◆ **Page extract**:
******************************
Monday, August 22, 2016

Ethics and Evolution


I'd like to preface this one with a few important notes.  Feel free to skip them:

First, I can almost guarantee that this post has been written before by someone much smarter and more learned than me.
Second, I have intentionally avoided searching for those essays which might shape my currently  uncultivated perspective on the subject.  As I've written before: the Barrier of Knowledge only goes one way, and once I know what other people think about something, I can't un-know it, and writing my own unique take would be a lot more difficult.
Third, I'm not a philosopher, and as such I'll probably make lots of illegal logical leaps, and those of you who know better will just have to forgive me, for I am willfully ignorant.

Ethics.

The study of ethics is an attempt to establish a cohesive moral framework.  It's been a subject of debate for thousands of years, and for good reason!  It's interesting, most everyone cares about it, and no two people completely agree.  But at the heart of our disagreements concerning ethics is a larger disagreement concerning values, right?  Some people value happiness above all else, so their moral code is structured around maximizing aggregate good.  Others put life at the top of the list, making them willing to diminish its quality in order to preserve it.  Still others set their god on the altar.  Take your pick, but whatever you value most generally dictates your moral framework.

Evolution.
******************************
Stored data entries:
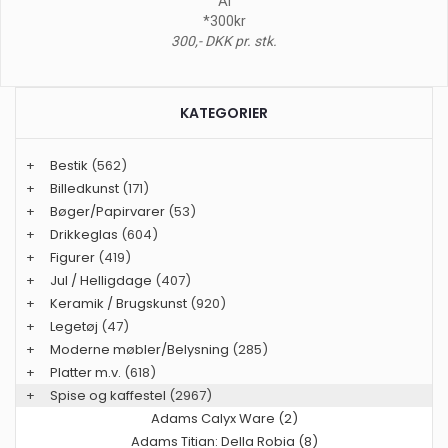
Ål
*300kr
300,- DKK pr. stk.
KATEGORIER
+
Bestik
(562)
+
Billedkunst
(171)
+
Bøger/Papirvarer
(53)
+
Drikkeglas
(604)
+
Figurer
(419)
+
Jul / Helligdage
(407)
+
Keramik / Brugskunst
(920)
+
Legetøj
(47)
+
Moderne møbler/Belysning
(285)
+
Platter m.v.
(618)
+
Spise og kaffestel
(2967)
Adams Calyx Ware (2)
Adams Titian: Della Robia (8)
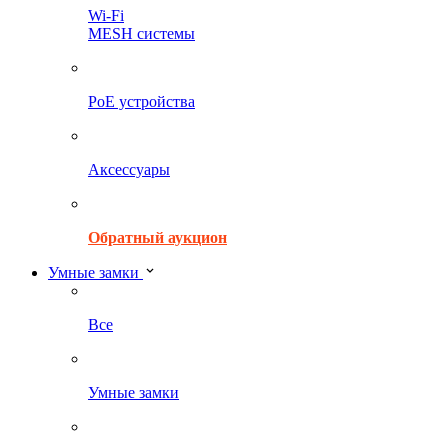
Wi-Fi
MESH системы
PoE устройства
Аксессуары
Обратный аукцион
Умные замки
Все
Умные замки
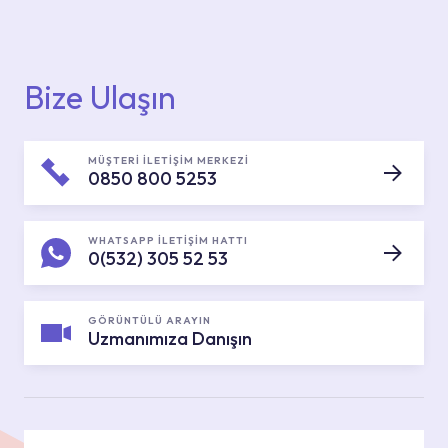
Bize Ulaşın
MÜŞTERİ İLETİŞİM MERKEZİ
0850 800 5253
WHATSAPP İLETİŞİM HATTI
0(532) 305 52 53
GÖRÜNTÜLÜ ARAYIN
Uzmanımıza Danışın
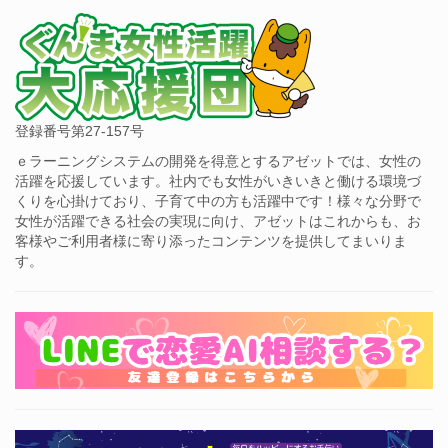
登録番号第27-157号
ｅラーニングシステムの開発を得意とするアゼットでは、女性の
活躍を応援しています。社内でも女性がいきいきと働ける環境づ
くりを心掛けており、子育て中の方も活躍中です！様々な分野で
女性が活躍できる社会の実現に向け、アゼットはこれからも、お
客様やご利用者様に寄り添ったコンテンツを提供してまいりま
す。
******************************
◆ **Questions**:
[1] Answer these questions about the ethics and evolution post:
(a) Who does the writer think has almost certainly written this post before?
(b) Which way does the Barrier of Knowledge go, according to the writer?
(c) What do people who value happiness above all else structure their moral code around?
[2] Retype the part of the ethics and evolution post starting with "Second, I have" and going on through "lot more difficult.".

◆ **Answers for the tasks**:
[1]
(a) Someone much smarter and more learned than the writer.
(b) Only one way.
(c) Maximizing aggregate good.

[2]
Second, I have intentionally avoided searching for those essays which might shape my currently  uncultivated perspective on the subject.  As I've written before: the Barrier of Knowledge only goes one way, and once I know what other people think about something, I can't un-know it, and writing my own unique take would be a lot more difficult.